A block of mass 2kg slipped up a slant plane requires 300J of work. If height of slant is 10m the work done against friction is :

To solve the problem, we need to determine the work done against friction when a block of mass 2 kg is moved up a slant plane to a height of 10 m, requiring a total work of 300 J. ### Step-by-Step Solution: 1. **Identify the Given Values:** - Mass of the block (m) = 2 kg - Height of the slant plane (h) = 10 m - Total work done (W_total) = 300 J 2. **Calculate the Gravitational Potential Energy (GPE):** The work done against gravity when lifting the block to a height \( h \) is given by the formula: \[ \text{GPE} = m \cdot g \cdot h \] where \( g \) (acceleration due to gravity) is approximately \( 9.81 \, \text{m/s}^2 \).

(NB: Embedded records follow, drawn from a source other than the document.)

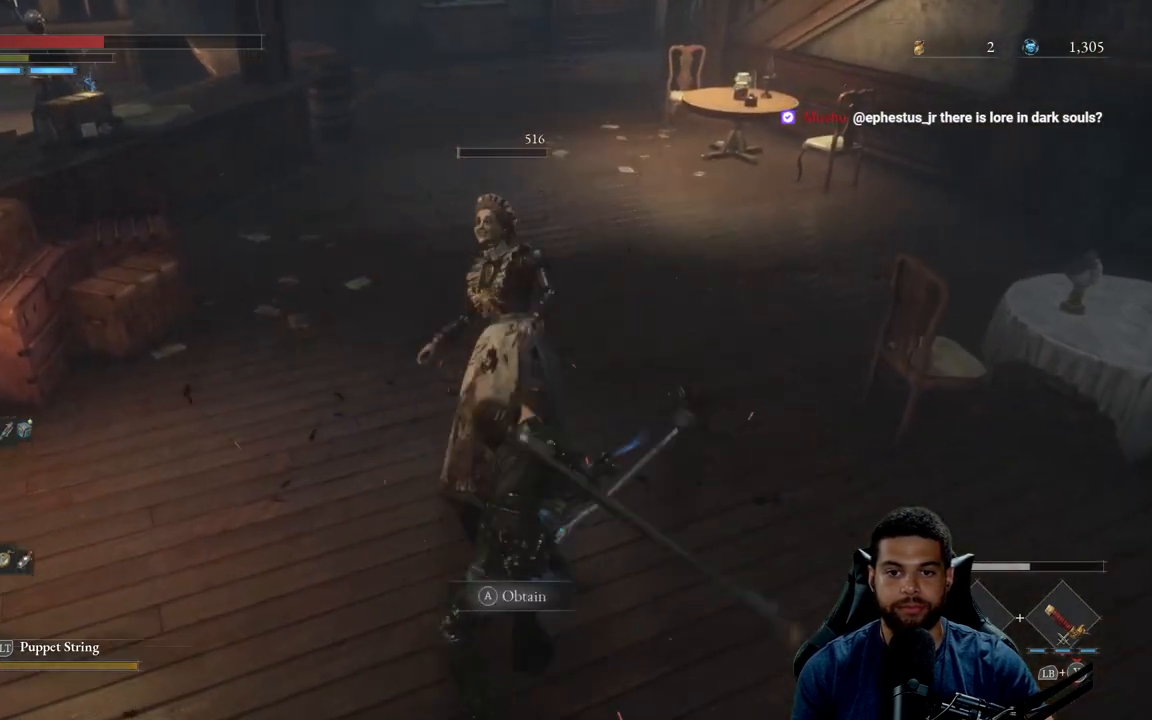
{"buttons": [], "left_stick": "down", "right_stick": "left", "events": [[100, "right_stick", "left"], [250, "left_stick", "center"], [400, "left_stick", "down"]]}
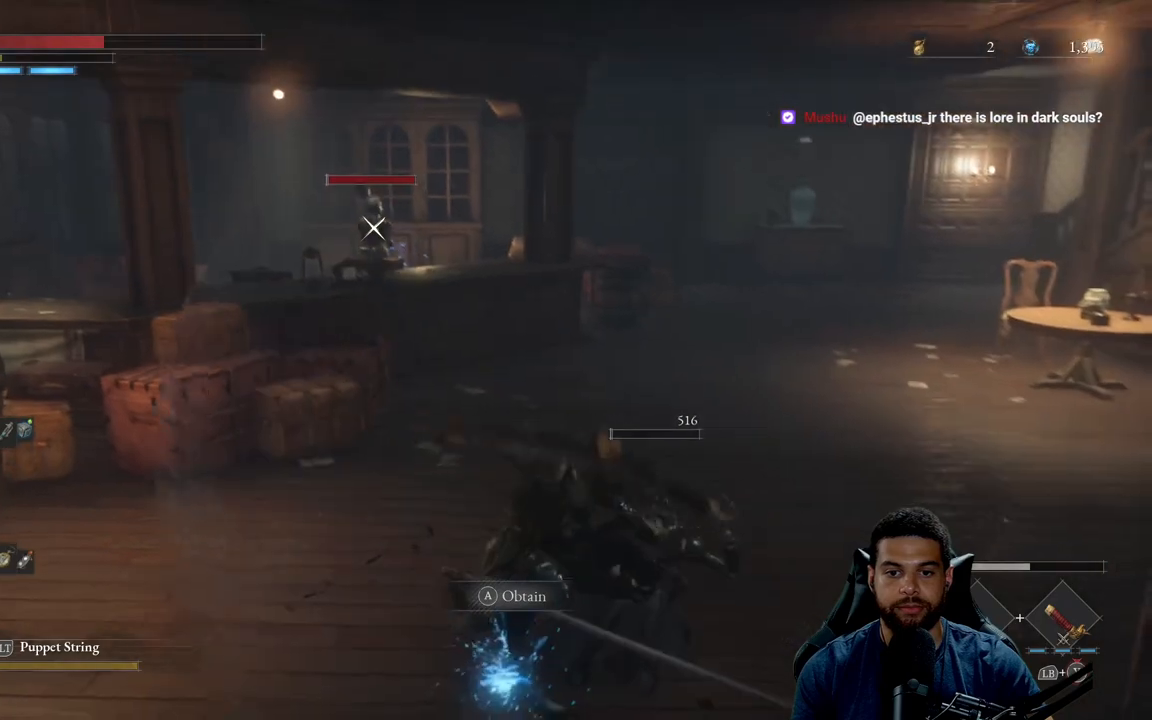
{"buttons": [], "left_stick": "down", "right_stick": "center", "events": [[100, "right_stick", "center"], [183, "A", "down"], [267, "A", "up"], [333, "A", "down"], [417, "A", "up"]]}
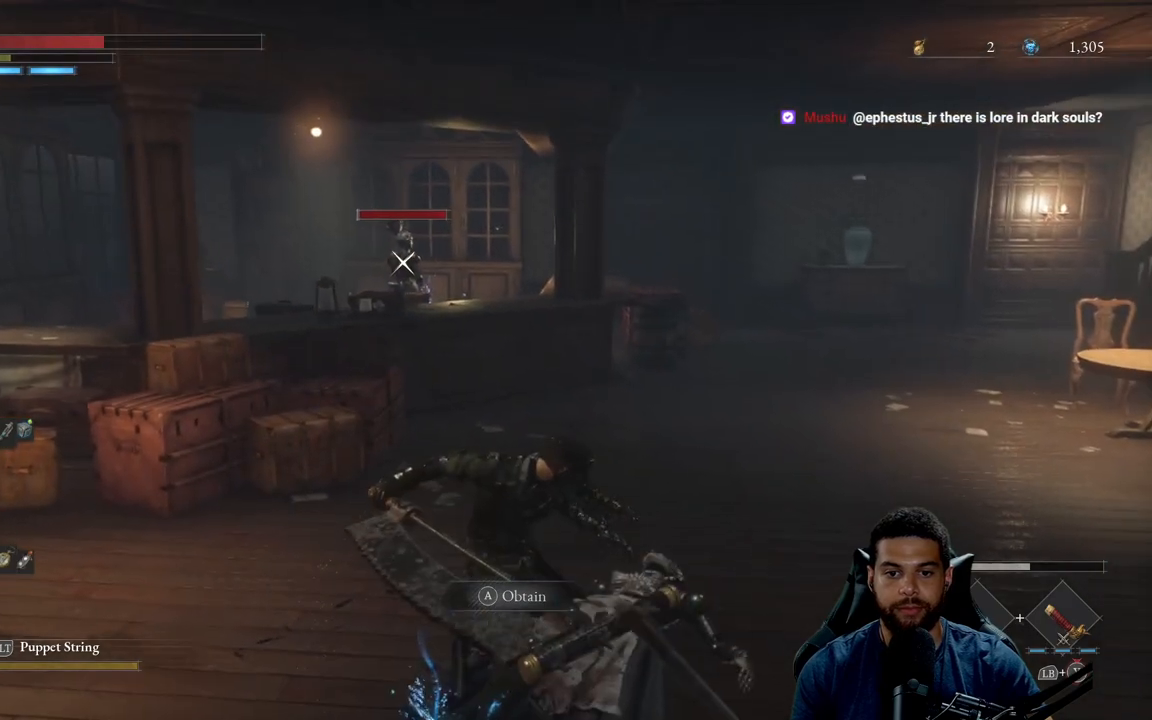
{"buttons": ["A"], "left_stick": "down-left", "right_stick": "center", "events": [[67, "right_stick", "down-left"], [117, "R3", "down"], [250, "R3", "up"], [333, "right_stick", "center"], [417, "left_stick", "down-left"], [467, "A", "down"]]}
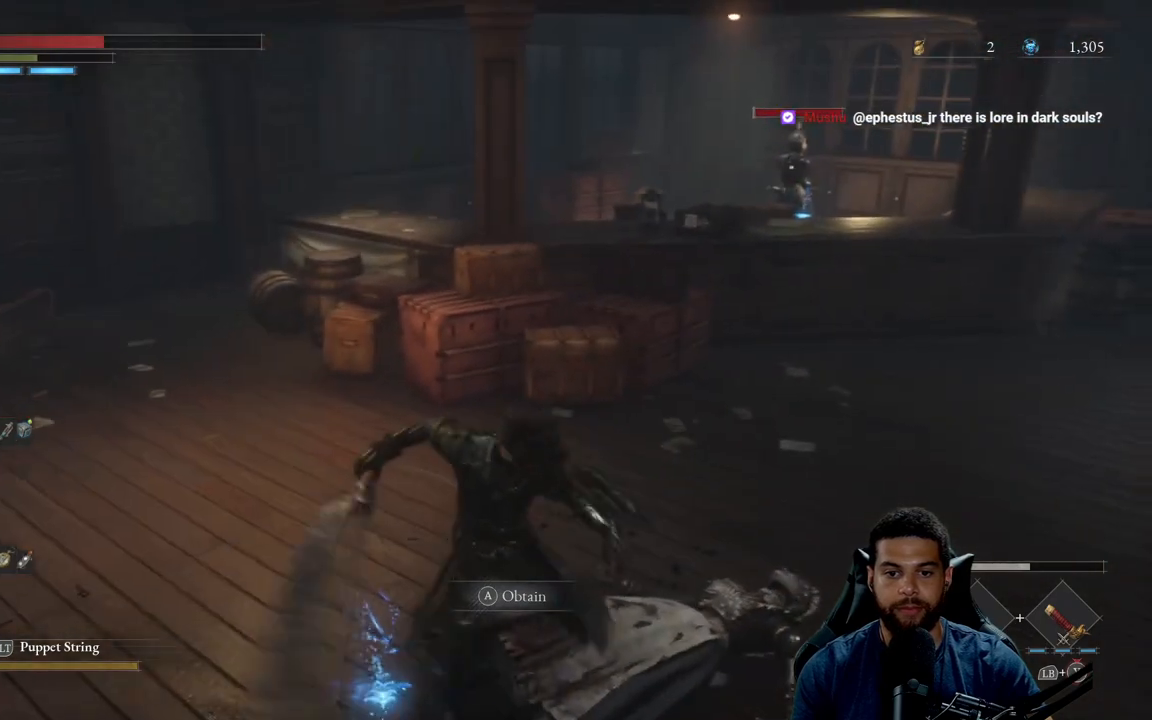
{"buttons": [], "left_stick": "up", "right_stick": "up-left", "events": [[50, "A", "up"], [117, "A", "down"], [200, "A", "up"], [367, "left_stick", "up-left"], [417, "right_stick", "up-left"], [450, "left_stick", "up"]]}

Substituting the values: \[ \text{GPE} = 2 \, \text{kg} \cdot 9.81 \, \text{m/s}^2 \cdot 10 \, \text{m} = 196.2 \, \text{J} \] 3. **Determine the Work Done Against Friction:** The total work done (W_total) is the sum of the work done against gravity (GPE) and the work done against friction (W_friction): \[ W_{\text{total}} = \text{GPE} + W_{\text{friction}} \] Rearranging this gives: \[ W_{\text{friction}} = W_{\text{total}} - \text{GPE} \] Substituting the values we have: \[ W_{\text{friction}} = 300 \, \text{J} - 196.2 \, \text{J} = 103.8 \, \text{J} \] 4. **Conclusion:** The work done against friction is \( 103.8 \, \text{J} \). ### Final Answer: The work done against friction is **103.8 J**.